本文不涉及MapReduce的原理介绍，只是从源代码的层面讲讲我对Hadoop的MapReduce的执行过程、数据流的一点理解。

首先贴上一张来之于Yahoo Hadoop 教程的图片

Detailed Hadoop MapReduce data flow

由上图可以看出，在进入Map之前，InputFormat把存储在HDFS的文件进行读取和分割，形成和任务相关的InputSplits，然后RecordReader负责读取这些Splits，并把读取出来的内容作为Map函数的输入参数。下面我就从代码执行的角度来看，数据是如何一步步从HDFS的file到Map函数的。在Yahoo Hadoop 教程中已经详细讲解了这一过程。但我作为一个细节控，更想从源代码的级别去理清这一过程，这样我才觉得踏实，才觉得自己真真切切地掌握了这个知识点，因此我仔细阅读了这部分的源代码，写篇博客记录下来，以便以后自己查看。

首先，在Mapper类的run方法中，map函数被循环调用：

public class Mapper<KEYIN, VALUEIN, KEYOUT, VALUEOUT> {

     ...................................
    /**
   * Expert users can override this method for more complete control over the
   * execution of the Mapper.
   * @param context
   * @throws IOException
   */
  public void run(Context context) throws IOException, InterruptedException {
    setup(context);
    while (context.nextKeyValue()) {
      map(context.getCurrentKey(), context.getCurrentValue(), context);
    }
    cleanup(context);
  }

在run方法中，每调用一次context.nextKeyValue()，就执行一遍map方法，而此处的context实际上是实现了Context接口的MapContextImpl（这一点可以在MultithreadedMapper的run方法看出来），其nextKeyValue，getCurrentKey,getCurrentValue方法为:

  @Override
  public boolean nextKeyValue() throws IOException, InterruptedException {
    return reader.nextKeyValue();
  }
  @Override
  public KEYIN getCurrentKey() throws IOException, InterruptedException {
    return reader.getCurrentKey();
  }

  @Override
  public VALUEIN getCurrentValue() throws IOException, InterruptedException {
    return reader.getCurrentValue();
  }

上述代码中的实际上是由reader来完成nextKeyValue的工作，reader是RecordReader实例，RecordReader就是用来读取各个task的splits，产生map函数的输入参数。

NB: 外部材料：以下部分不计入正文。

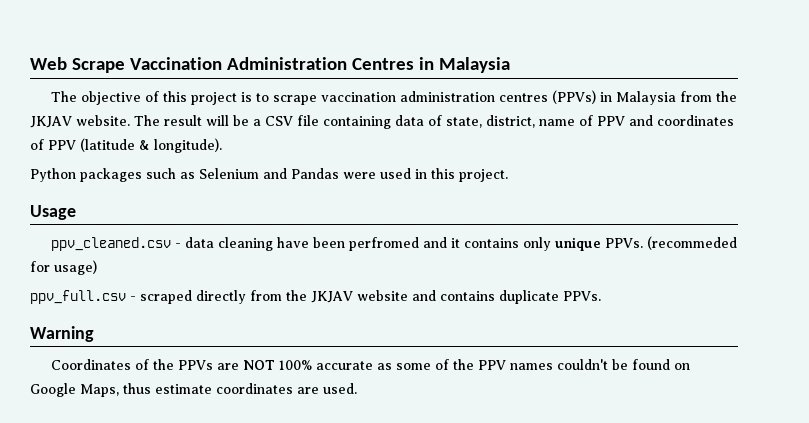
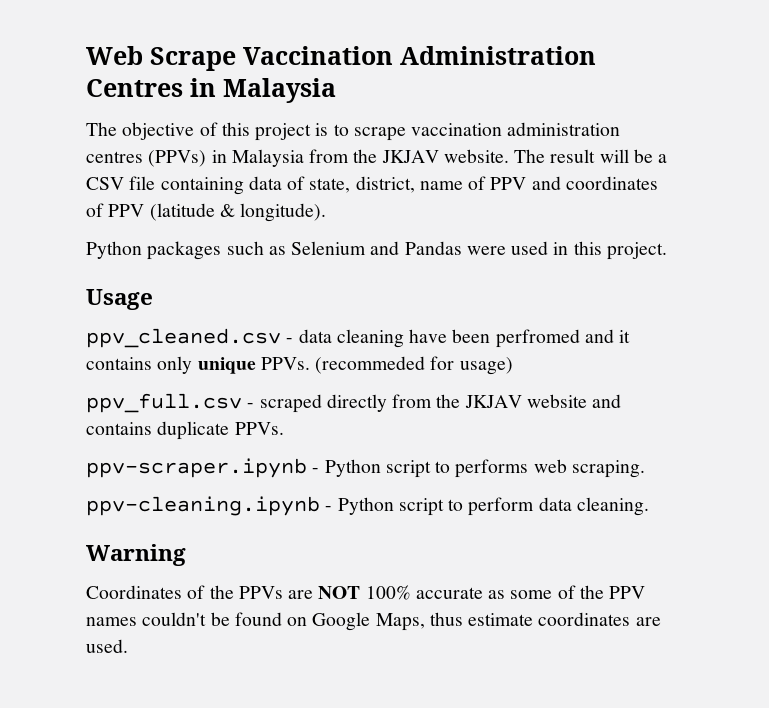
(601, 296) none -> [86,458,645,478] [86,496,649,516] // ppv-scraper.ipynb - Python script to performs web scraping. // ppv-cleaning.ipynb - Python script to perform data cleaning.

实现RecordReader接口的类由很多，那此处的reader到底是那个类的实例呢？我们到创建context的地方去看一看。

    org.apache.hadoop.mapreduce.RecordReader<INKEY,INVALUE> input =
      new NewTrackingRecordReader<INKEY,INVALUE>
          (inputFormat.createRecordReader(split, taskContext), reporter);
    
    job.setBoolean(JobContext.SKIP_RECORDS, isSkipping());
    org.apache.hadoop.mapreduce.RecordWriter output = null;
    ..............

    org.apache.hadoop.mapreduce.MapContext<INKEY, INVALUE, OUTKEY, OUTVALUE> 
    mapContext = 
      new MapContextImpl<INKEY, INVALUE, OUTKEY, OUTVALUE>(job, getTaskID(), 
          input, output, 
          committer, 
          reporter, split);

上面代码中的input是一个NewTrackingRecordReader实例，而NewTrackingRecordReader则是对inputFormat.createRecordReader(split, taskContext), reporter)返回的RecordReader对象的封装，inputFormat是InputFormat类的实例，InputFormat类定义了如何分割可读取文件，

public abstract class InputFormat<K, V> {

 
  public abstract 
    List<InputSplit> getSplits(JobContext context
                               ) throws IOException, InterruptedException;
  

  public abstract 
    RecordReader<K,V> createRecordReader(InputSplit split,
                                         TaskAttemptContext context
                                        ) throws IOException, 
                                                 InterruptedException;

}

读取文件主要是通过其创建的RecordReader来完成的。Hadoop自带了好几种输入格式，关于输入格式的具体描述可以参考此处Yahoo Hadoop 教程。JobContextImpl中包括了InputFormat的get和set方法，默认的实现是TextInputFormat ---读取文件的行，行的偏移量为key，行的内容为value。我们可以通过重写InputFormat中的isSplitable和createRecordReader来实现自定义的InputFormat，并通过JobContextImpl中的set方法来在map中采用自己的输入格式。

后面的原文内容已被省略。